▶ DOCUMENT SECTION
Propane cooking appliances cover a wide spectrum, from low-cost economy models to deluxe units that combine every imaginable cooking convenience and energy-saving feature. The wide variety of ranges, ovens, and cook tops available today can give homebuyers and contractors a choice of unique and functional kitchen designs.
Various energy-savings features (such as pilotless ignition and improved insulation) are also available on propane cooking appliances. These features can reduce gas consumption by 30-50%, further increasing propane’s cost advantage over electricity.
What is available?
Gas Burners. There are three types of gas burners commonly available: conventional burners with standing pilots, conventional burners with electric ignition, and sealed burners with electric ignition. Most gas cooktops sold are of the conventional burner with electric ignition type.
Gas Ovens. Gas ovens offer the precise heat control that cooktops offer. Gas heat has more moisture than electric, which can provide better quality baking. Standard temperature swings on conventional electric ovens are as much as 25°- to -50°F. Gas ovens cool by only 10°F before heating up again. Broiling with an electric oven often requires leaving the door open so the smoke can escape, while gas ovens reduce the amount of smoke because the gas flame consumes much of the splatter.

(Stored data entries)
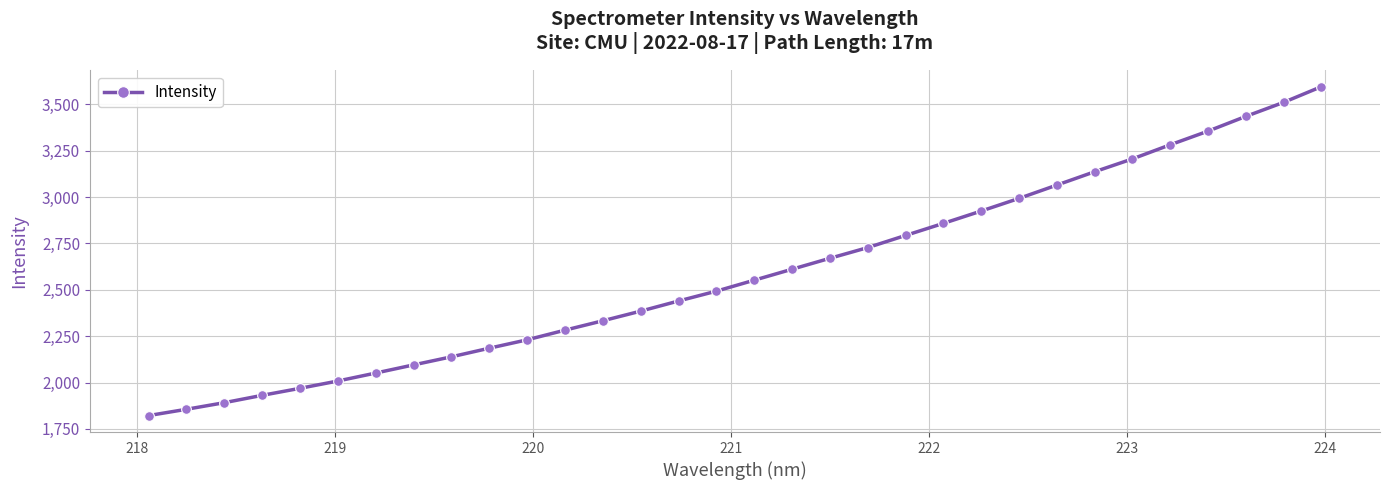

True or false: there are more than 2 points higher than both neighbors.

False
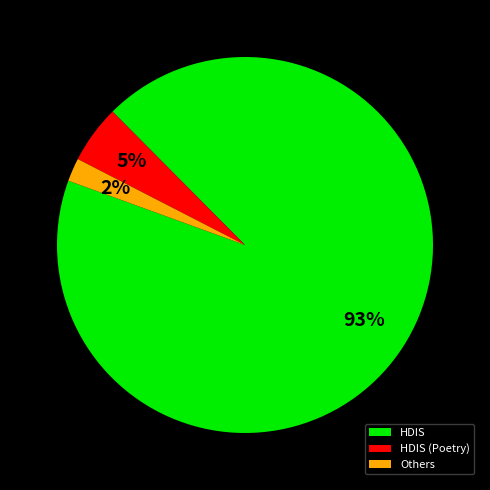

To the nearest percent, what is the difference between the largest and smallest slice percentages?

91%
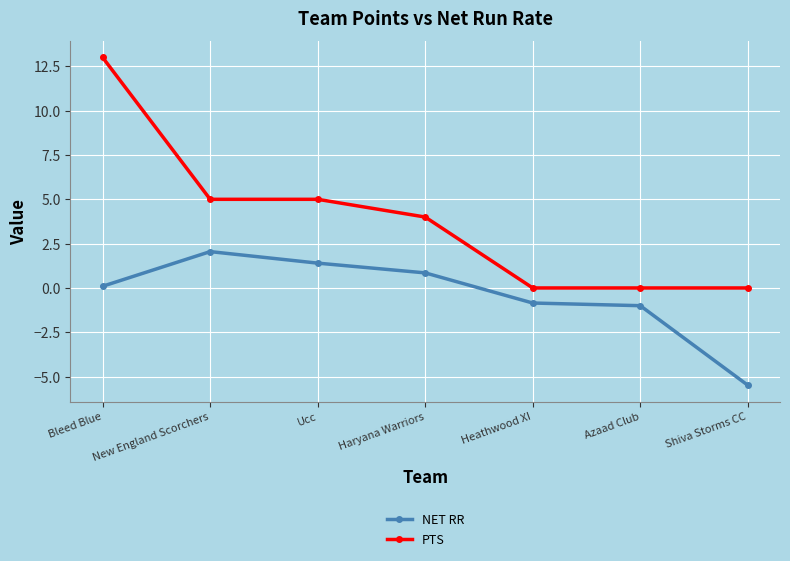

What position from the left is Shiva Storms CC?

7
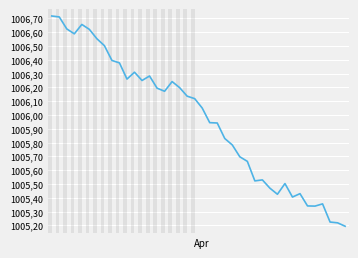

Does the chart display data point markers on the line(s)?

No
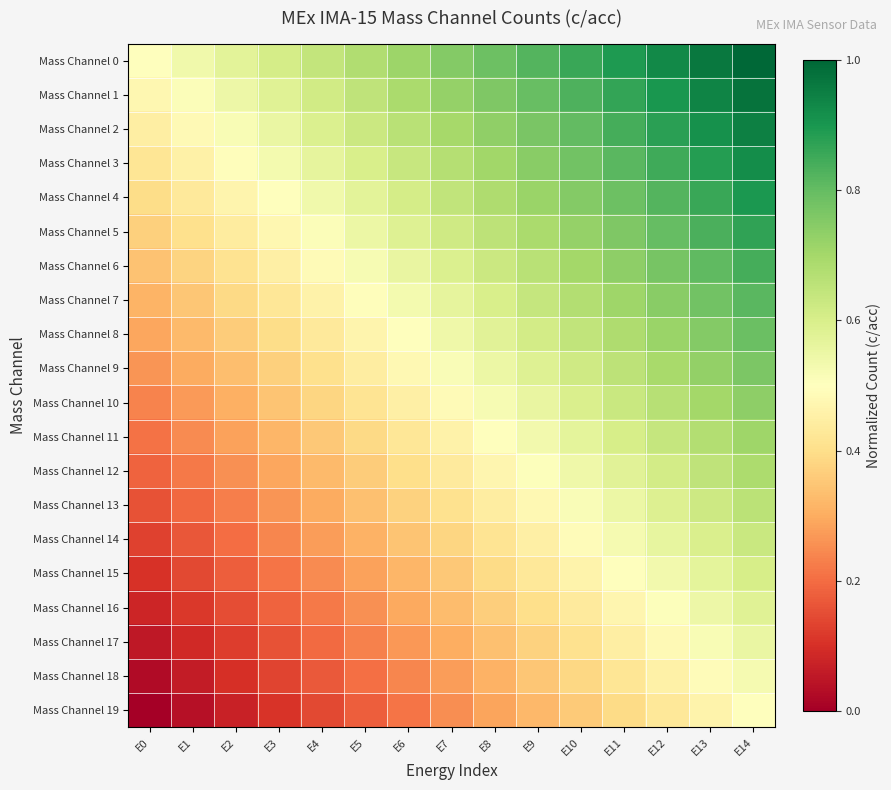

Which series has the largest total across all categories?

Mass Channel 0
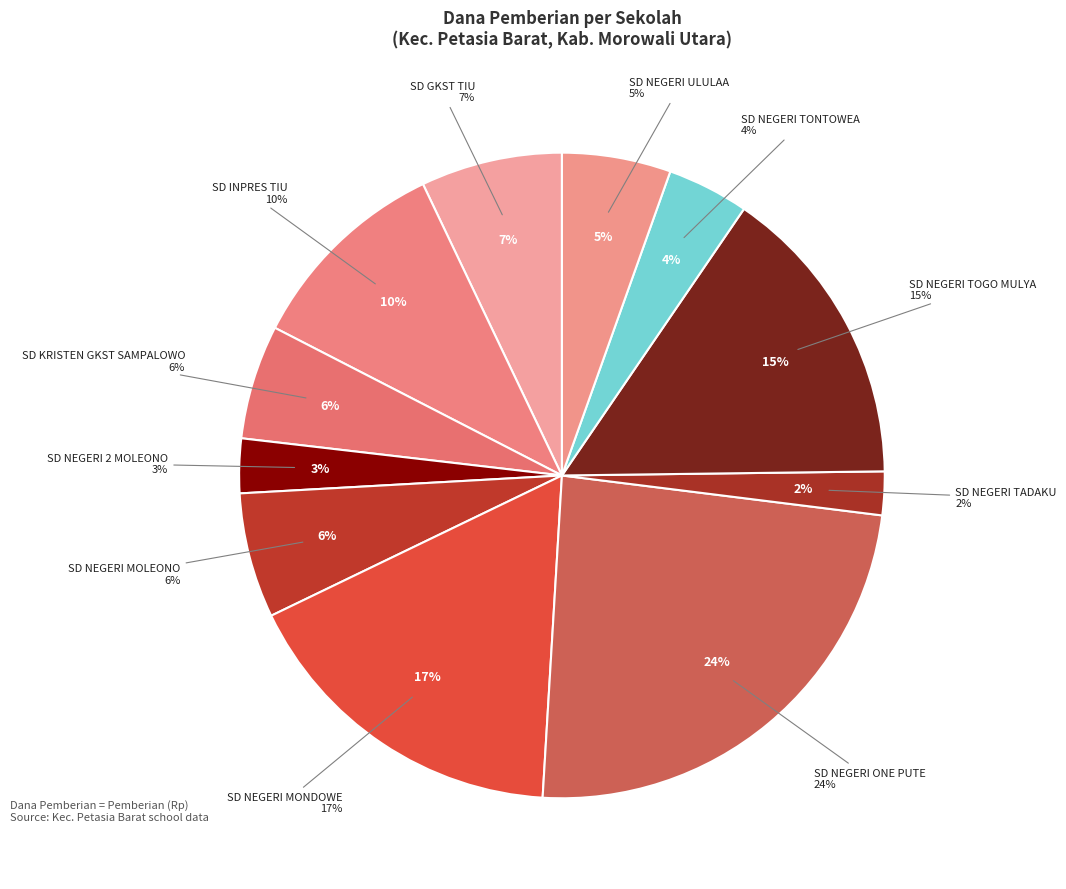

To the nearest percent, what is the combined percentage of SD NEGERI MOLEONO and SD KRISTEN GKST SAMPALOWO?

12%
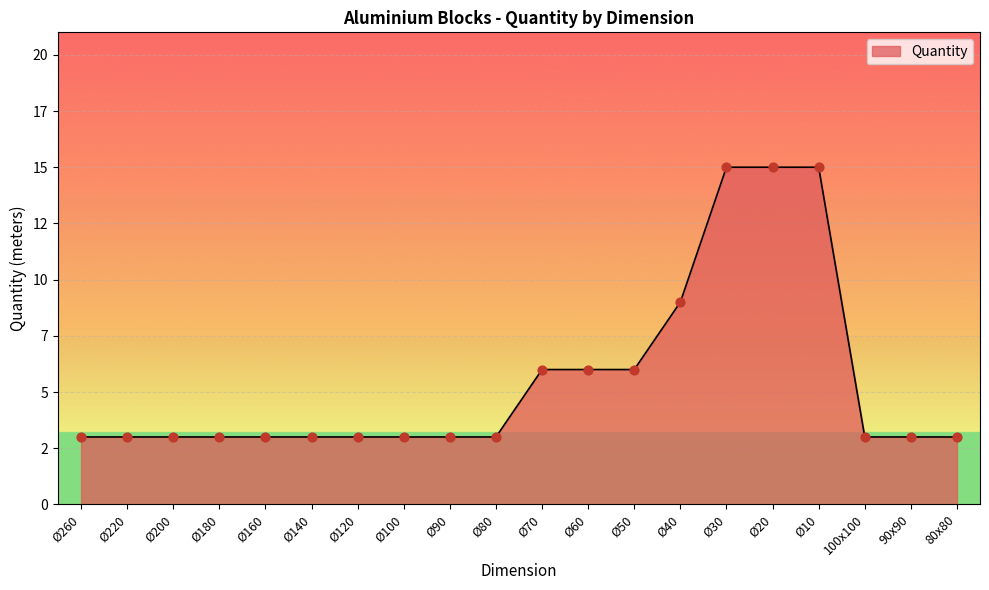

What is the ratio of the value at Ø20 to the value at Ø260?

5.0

▶ TO-DO ITEM
Go on with the text on propane cooking appliances, starting after its final sentence. The records are a separate body of material from the text on propane cooking appliances.

▶ ANSWER SECTION
Propane cooking appliances offer several advantages that make them an attractive option for homebuyers who want optimum performance at a reasonable cost:
- Cooking with propane, on average, costs less than half of cooking with electricity.
- Gas will respond instantly, while electric elements will not.
- Gas burners do not have problems with warped-bottom pans, whereas electric heat elements require flat-bottom pans to maximize their cooking ability.
- A gas cook top with electric ignition has the lowest annual operating cost, while gas cook tops with standing pilots and electric cook tops cost about the same to operate.
- Gas provides more even heat across the bottom of pots and in the oven, which means fewer hot spots to scorch sauces or burn cakes and casseroles.
- Pilotless ignitions on propane stoves eliminate the need for a constant pilot light, saving a homeowner 40% overall in energy use.
- Unlike electrical appliances, many propane cooking appliances are not affected by power outages.
- Propane appliances are available with the latest technology. Whatever is new in appliances is available with propane – convection ovens, sealed burners for easy cleaning, griddles and grill tops, even deep fryers.
In general, cooking appliances have low efficiencies. Standard propane cook top burners are roughly 40% efficient and standard propane ovens have efficiencies around 10% (Source: “Residential Appliances,” by E SOURCE, Inc., 1996, and DOE). Efficiency is defined as the amount of energy absorbed by the food divided by the energy produced.
Did You Know?
- Propane-fueled cook tops offer instant heat and absolute temperature control, allowing users to adjust from a boil to a simmer in seconds.
- Propane provides a more even heat across the bottom of pots and pans, which means fewer hot spots to scorch sauces or burn the tops of cakes and casseroles.
- Ninety seven percent of professional chefs prefer cooking with gas (American Gas Association).